### Task to carry out
Give the number of lines in the data that hold the string "pixels". Nothing else is needed.

### Exercise material
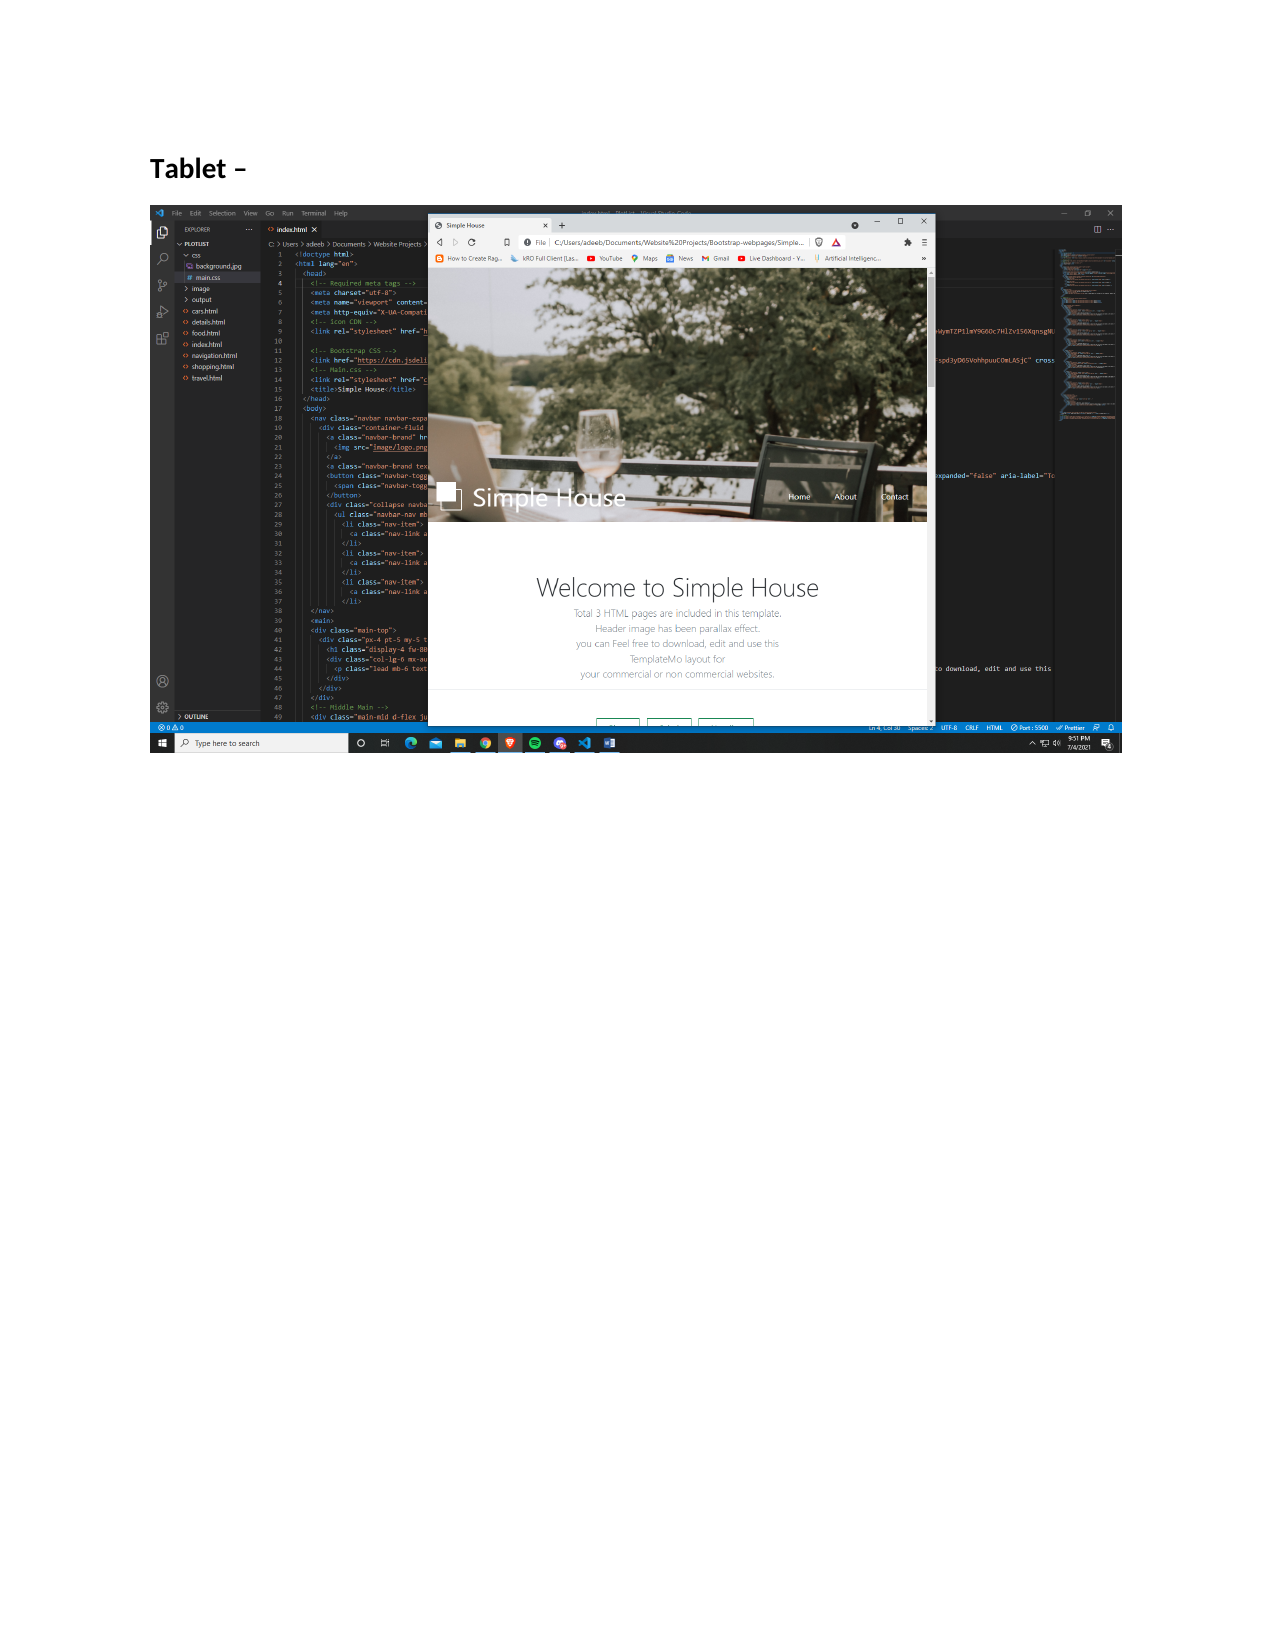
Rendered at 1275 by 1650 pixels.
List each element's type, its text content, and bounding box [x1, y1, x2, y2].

--

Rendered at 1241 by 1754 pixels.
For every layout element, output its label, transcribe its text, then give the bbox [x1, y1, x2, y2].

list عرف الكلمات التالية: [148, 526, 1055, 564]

### Exercise response
2